Dan, yang terpenting: semua itu berlangsung dalam ruang sosial yang jelas, di bawah pengawasan adat, dengan nilai-nilai seperti kebersamaan (lonto leok), teguran (toing), dan malu (ritak).
Kalau seseorang dianggap berlebihan, ada yang akan menegurnya. Ada pagar.
Ketika kini judi berpindah ke layar ponsel, semua pagar itu roboh.
Ia tidak lagi berlangsung di ruang bersama. Ia tumbuh dalam diam, dalam senyap, di balik gawai yang tak pernah tidur. Dan, ini yang membuatnya berbahaya.
Saya menulis ini bukan untuk menghakimi.
Saya hanya ingin mengajak kita melihat lebih dalam dan lebih jujur: mengapa begitu banyak orang di sekitar kita—anak muda, orang tua, bahkan figur publik—memilih menyelam dalam dunia maya yang penuh ilusi ini?
Apakah ini sekadar krisis individu atau justru gejala dari sebuah sistem sosial yang gagal menjamin rasa aman, harga diri dan masa depan yang layak?
Kita perlu bertanya: luka macam apa yang sedang dihadapi masyarakat kita sehingga judi online menjadi pelarian yang masuk akal bagi begitu banyak orang?
Ada satu konsep menarik tentang coping mechanism, atau cara manusia bertahan dalam tekanan hidup (Lazarus & Folkman, 1984).

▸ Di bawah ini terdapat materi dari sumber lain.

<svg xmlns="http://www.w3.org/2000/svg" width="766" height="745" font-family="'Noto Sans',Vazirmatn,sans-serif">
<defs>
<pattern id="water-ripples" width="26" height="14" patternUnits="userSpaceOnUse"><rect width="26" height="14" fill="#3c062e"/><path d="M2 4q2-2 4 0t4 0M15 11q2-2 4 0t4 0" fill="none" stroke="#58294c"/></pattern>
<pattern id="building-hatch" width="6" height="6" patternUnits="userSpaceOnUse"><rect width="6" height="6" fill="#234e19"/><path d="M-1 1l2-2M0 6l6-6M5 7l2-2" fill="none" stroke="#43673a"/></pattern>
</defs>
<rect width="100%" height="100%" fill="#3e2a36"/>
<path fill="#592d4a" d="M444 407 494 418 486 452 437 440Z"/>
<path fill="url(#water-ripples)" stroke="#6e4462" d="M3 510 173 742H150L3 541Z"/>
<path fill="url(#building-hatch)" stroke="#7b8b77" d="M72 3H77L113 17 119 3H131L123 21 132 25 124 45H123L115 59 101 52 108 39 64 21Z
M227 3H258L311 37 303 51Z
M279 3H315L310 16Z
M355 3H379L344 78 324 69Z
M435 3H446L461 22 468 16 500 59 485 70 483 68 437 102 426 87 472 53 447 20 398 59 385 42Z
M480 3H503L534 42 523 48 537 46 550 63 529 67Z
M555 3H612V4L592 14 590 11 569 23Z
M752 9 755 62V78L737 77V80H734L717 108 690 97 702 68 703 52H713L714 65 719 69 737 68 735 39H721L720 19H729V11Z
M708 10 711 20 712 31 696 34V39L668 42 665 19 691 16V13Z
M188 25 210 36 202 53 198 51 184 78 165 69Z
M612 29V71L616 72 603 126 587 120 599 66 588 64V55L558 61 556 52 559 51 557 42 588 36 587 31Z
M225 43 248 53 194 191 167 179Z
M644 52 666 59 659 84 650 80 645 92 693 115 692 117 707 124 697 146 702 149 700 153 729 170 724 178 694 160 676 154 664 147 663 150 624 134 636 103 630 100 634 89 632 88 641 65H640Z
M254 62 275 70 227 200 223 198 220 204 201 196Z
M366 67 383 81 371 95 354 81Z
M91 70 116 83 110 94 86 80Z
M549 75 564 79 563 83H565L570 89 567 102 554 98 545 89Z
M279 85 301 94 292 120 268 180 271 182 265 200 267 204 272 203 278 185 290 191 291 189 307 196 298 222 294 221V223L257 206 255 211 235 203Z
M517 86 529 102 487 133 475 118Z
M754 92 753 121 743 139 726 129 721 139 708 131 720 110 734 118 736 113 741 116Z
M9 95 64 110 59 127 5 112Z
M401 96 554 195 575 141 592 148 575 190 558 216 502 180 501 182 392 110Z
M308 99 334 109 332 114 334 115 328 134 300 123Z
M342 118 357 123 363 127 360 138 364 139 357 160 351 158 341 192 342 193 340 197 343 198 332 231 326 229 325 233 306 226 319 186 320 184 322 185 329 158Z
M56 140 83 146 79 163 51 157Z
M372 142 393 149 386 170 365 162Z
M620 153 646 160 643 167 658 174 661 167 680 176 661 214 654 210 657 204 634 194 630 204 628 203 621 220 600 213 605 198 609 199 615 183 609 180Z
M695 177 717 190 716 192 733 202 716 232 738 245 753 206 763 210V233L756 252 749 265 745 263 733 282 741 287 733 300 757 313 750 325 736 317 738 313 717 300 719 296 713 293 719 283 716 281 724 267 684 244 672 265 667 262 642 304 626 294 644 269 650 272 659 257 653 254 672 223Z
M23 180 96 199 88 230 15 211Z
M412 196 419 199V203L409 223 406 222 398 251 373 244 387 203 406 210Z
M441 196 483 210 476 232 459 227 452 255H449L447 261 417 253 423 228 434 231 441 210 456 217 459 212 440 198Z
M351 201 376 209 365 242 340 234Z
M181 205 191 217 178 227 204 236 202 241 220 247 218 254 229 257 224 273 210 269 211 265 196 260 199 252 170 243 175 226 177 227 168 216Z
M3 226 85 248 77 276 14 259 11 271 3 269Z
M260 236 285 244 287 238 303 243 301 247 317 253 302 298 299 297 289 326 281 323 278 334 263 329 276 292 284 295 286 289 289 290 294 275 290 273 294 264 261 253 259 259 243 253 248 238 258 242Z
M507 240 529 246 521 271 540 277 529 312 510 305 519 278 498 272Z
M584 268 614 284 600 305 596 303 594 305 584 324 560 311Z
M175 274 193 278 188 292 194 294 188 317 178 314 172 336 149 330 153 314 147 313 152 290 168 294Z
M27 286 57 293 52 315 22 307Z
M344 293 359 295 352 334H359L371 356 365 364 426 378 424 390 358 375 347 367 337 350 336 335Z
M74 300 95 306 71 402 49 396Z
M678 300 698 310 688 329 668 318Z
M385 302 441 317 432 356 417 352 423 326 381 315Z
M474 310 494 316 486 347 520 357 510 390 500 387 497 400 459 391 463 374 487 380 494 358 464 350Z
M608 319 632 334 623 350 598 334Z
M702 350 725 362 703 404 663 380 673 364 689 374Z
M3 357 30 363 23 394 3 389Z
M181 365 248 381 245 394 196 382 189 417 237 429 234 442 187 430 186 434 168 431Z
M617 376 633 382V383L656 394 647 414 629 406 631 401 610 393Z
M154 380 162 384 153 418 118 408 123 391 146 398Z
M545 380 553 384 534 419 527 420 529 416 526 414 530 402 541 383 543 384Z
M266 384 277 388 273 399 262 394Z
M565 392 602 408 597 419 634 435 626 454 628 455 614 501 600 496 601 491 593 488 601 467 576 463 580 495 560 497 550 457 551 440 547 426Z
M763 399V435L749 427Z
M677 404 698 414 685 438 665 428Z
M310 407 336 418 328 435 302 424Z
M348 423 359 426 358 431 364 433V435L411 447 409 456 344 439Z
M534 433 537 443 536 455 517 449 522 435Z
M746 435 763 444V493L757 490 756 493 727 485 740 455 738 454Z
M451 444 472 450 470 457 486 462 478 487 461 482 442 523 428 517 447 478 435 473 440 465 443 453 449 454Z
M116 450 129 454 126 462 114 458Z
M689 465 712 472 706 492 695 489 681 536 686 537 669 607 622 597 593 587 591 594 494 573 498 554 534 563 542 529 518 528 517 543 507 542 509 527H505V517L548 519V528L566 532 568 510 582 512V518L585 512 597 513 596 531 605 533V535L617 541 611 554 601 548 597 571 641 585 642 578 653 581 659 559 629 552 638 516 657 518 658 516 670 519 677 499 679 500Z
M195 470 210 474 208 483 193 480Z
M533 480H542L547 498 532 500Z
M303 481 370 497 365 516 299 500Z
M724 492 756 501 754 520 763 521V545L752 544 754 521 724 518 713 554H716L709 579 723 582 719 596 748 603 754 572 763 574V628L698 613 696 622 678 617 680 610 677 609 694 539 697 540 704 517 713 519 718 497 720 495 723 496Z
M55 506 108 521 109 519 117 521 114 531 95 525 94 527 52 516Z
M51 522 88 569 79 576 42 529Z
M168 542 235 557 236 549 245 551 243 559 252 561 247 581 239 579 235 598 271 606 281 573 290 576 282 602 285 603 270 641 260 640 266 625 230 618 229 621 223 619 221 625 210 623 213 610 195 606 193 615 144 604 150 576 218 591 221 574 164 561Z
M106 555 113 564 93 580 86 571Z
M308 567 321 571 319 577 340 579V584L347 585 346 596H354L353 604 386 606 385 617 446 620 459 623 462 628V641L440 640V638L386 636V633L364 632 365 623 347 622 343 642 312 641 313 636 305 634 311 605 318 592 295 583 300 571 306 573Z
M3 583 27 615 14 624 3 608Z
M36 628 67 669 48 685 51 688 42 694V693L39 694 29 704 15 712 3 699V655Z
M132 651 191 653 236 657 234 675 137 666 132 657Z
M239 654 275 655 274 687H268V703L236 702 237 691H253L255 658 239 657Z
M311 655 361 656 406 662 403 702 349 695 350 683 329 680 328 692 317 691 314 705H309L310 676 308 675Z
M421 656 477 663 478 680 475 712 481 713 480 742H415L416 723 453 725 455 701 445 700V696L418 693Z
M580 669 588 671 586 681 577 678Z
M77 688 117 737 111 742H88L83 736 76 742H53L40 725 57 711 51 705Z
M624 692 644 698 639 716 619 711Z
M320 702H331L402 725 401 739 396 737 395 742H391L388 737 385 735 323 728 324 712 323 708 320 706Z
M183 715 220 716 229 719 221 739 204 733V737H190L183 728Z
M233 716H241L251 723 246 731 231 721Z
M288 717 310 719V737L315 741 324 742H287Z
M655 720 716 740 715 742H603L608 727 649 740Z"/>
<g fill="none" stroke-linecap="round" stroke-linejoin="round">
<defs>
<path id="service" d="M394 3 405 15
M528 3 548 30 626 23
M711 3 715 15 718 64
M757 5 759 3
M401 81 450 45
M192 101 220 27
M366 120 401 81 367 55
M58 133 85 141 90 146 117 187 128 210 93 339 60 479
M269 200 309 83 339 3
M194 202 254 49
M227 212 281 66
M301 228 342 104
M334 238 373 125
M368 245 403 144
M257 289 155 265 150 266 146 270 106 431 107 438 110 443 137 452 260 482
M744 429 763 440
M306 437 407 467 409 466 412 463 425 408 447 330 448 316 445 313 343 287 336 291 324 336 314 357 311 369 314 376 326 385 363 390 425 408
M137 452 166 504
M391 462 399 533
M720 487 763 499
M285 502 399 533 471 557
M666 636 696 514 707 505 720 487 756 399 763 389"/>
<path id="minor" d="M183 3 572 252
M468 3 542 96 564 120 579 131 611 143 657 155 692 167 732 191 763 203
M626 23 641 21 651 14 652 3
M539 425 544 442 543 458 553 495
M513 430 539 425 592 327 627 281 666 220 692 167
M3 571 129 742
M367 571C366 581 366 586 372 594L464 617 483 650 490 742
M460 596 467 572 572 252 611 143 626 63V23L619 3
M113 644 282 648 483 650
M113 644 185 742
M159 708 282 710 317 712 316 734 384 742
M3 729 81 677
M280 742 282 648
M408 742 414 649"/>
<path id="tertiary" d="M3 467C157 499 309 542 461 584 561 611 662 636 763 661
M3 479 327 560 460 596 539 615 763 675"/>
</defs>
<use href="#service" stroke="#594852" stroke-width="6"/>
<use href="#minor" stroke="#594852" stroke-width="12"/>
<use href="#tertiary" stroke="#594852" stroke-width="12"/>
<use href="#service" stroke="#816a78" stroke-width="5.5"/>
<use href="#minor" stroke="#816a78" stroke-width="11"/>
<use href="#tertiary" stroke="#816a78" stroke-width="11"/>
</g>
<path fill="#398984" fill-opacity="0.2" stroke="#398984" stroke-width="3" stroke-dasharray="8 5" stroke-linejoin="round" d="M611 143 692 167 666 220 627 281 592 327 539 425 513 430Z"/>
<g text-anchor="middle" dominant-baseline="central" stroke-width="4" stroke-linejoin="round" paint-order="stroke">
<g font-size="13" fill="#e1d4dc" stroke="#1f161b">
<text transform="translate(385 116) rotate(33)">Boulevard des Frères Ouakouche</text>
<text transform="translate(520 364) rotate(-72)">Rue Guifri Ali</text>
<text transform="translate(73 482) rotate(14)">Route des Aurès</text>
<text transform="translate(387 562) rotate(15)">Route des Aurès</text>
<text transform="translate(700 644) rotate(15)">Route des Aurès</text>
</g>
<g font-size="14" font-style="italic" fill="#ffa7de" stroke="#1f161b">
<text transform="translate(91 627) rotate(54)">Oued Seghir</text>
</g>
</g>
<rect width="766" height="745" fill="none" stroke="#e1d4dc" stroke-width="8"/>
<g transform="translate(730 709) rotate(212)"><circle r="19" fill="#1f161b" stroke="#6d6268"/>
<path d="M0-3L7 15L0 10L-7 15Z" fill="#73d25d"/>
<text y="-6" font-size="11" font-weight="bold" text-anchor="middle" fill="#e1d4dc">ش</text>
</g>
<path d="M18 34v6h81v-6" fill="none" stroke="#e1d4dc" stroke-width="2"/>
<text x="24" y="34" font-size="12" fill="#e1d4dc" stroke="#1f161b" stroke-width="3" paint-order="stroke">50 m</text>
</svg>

Menurut konsep itu, ketika seseorang kehilangan menghadapi tekanan-misalnya karena ketiadaan atau kehilangan pekerjaan, dihimpit utang, biaya-biaya adat, atau merasa gagal memenuhi ekspektasi keluarga-ia butuh ruang pelarian.
Dulu, di Manggarai, ruang itu bisa berupa ngobrol, berkebun untuk menyendiri atau sekadar mengunjungi rumah saudara.
Hari ini, dengan gawai di tangan, banyak yang memilih lari ke dunia digital—termasuk ke aplikasi judi online.
Namun, apakah judi online hanya soal luka personal? Di sinilah kita perlu melihatnya sebagai fenomena struktural.
Judi online di Manggarai—seperti di banyak daerah lain—merupakan gejala dari ketimpangan ekonomi, minimnya lapangan kerja layak dan absennya kebijakan ekonomi-politik yang berpihak pada rakyat kecil.
Maraknya koperasi harian ilegal dengan bunga tinggi menjadi sinyal lemahnya sistem perlindungan keuangan.
Ketika orang terjepit secara ekonomi dan tak menemukan jalan keluar, maka cenderung mencari solusi instan. Di sinilah judi menawarkan ilusi jalan pintas.
Di Manggarai, luka ini sangat nyata. Menurut dosen Universitas Katolik Indonesia St Paulus Ruteng, Mantovanny Tapung, diperkirakan sekitar Rp88,2 miliar uang dari Manggarai mengalir keluar daerah setiap tahun akibat judi online.
Perkiraan ini didasarkan pada asumsi bahwa 10% dari populasi Manggarai (sekitar 349.000 jiwa) berjudi online dengan rata-rata pengeluaran Rp7.000 per hari.
Jumlah ini hampir mendekati Pendapatan Asli Daerah (PAD) Manggarai tahun 2021 sekitar Rp98 miliar.
Bayangkan: dana hampir setara anggaran pembangunan satu kabupaten hilang begitu saja lewat gawai.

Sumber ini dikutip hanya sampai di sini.